— Задание a —
Перепечатайте, пожалуйста, строки листинга от самого начала до строки с «householders received dependable» включительно, в точности как они даны. Изображения в ответ не включайте.

— Фрагмент текста —
__________________________________________________
Митя Алешковский спрашивает, что я знаю о центре «Сестры»? Отписываюсь общими фразами — это центр помощи пережившим сексуальное насилие. Сказать, что у них финансовые трудности, — ничего не сказать. Им, чтобы существовать, — не жить без забот, а просто удержаться на плаву, – сейчас очень нужны деньги. Если разделить на всех нас, то совсем немного: ста, двухсот, пятисот рублей уже хватит. Психологи и консультанты больше года работают без зарплаты. А «Сестры» помогают справиться с тем, что пережила каждая третья женщина.
Мне бы сказать Мите сразу, что мне такую колонку будет очень трудно написать. Слишком много личного. Слишком хорошо я все помню.
__________________________________________________
— Задание b —
Повторите весь фрагмент текста слово в слово.

— Исходные данные —
__________________________________________________
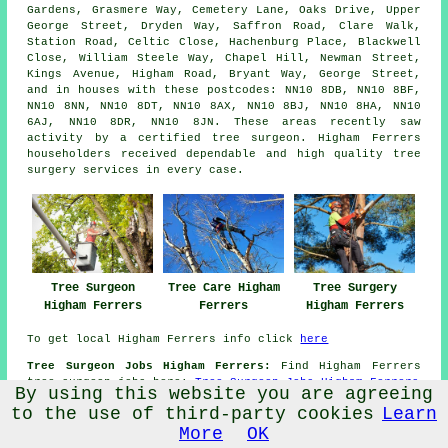
Gardens, Grasmere Way, Cemetery Lane, Oaks Drive, Upper
George Street, Dryden Way, Saffron Road, Clare Walk,
Station Road, Celtic Close, Hachenburg Place, Blackwell
Close, William Steele Way, Chapel Hill, Newman Street,
Kings Avenue, Higham Road, Bryant Way, George Street,
and in houses with these postcodes: NN10 8DB, NN10 8BF,
NN10 8NN, NN10 8DT, NN10 8AX, NN10 8BJ, NN10 8HA, NN10
6AJ, NN10 8DR, NN10 8JN. These areas recently saw
activity by a certified tree surgeon. Higham Ferrers
householders received dependable and high quality tree
surgery services in every case.
Tree Care Higham
Tree Surgery
Tree Surgeon
Ferrers
Higham Ferrers
Higham Ferrers
To get local Higham Ferrers info click
here
Tree Surgeon Jobs Higham Ferrers:
Find Higham Ferrers
tree surgeon jobs here:
Tree Surgeon Jobs Higham Ferrers
By using this website you are agreeing
Tree Surgery NN10 area, phone code 01933.
to the use of third-party cookies
Learn
More
OK
TOP - Tree Surgeon Higham Ferrers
__________________________________________________
— Ваше решение a —
Gardens, Grasmere Way, Cemetery Lane, Oaks Drive, Upper
George Street, Dryden Way, Saffron Road, Clare Walk,
Station Road, Celtic Close, Hachenburg Place, Blackwell
Close, William Steele Way, Chapel Hill, Newman Street,
Kings Avenue, Higham Road, Bryant Way, George Street,
and in houses with these postcodes: NN10 8DB, NN10 8BF,
NN10 8NN, NN10 8DT, NN10 8AX, NN10 8BJ, NN10 8HA, NN10
6AJ, NN10 8DR, NN10 8JN. These areas recently saw
activity by a certified tree surgeon. Higham Ferrers
householders received dependable and high quality tree

— Ваше решение b —
Митя Алешковский спрашивает, что я знаю о центре «Сестры»? Отписываюсь общими фразами — это центр помощи пережившим сексуальное насилие. Сказать, что у них финансовые трудности, — ничего не сказать. Им, чтобы существовать, — не жить без забот, а просто удержаться на плаву, – сейчас очень нужны деньги. Если разделить на всех нас, то совсем немного: ста, двухсот, пятисот рублей уже хватит. Психологи и консультанты больше года работают без зарплаты. А «Сестры» помогают справиться с тем, что пережила каждая третья женщина.
Мне бы сказать Мите сразу, что мне такую колонку будет очень трудно написать. Слишком много личного. Слишком хорошо я все помню.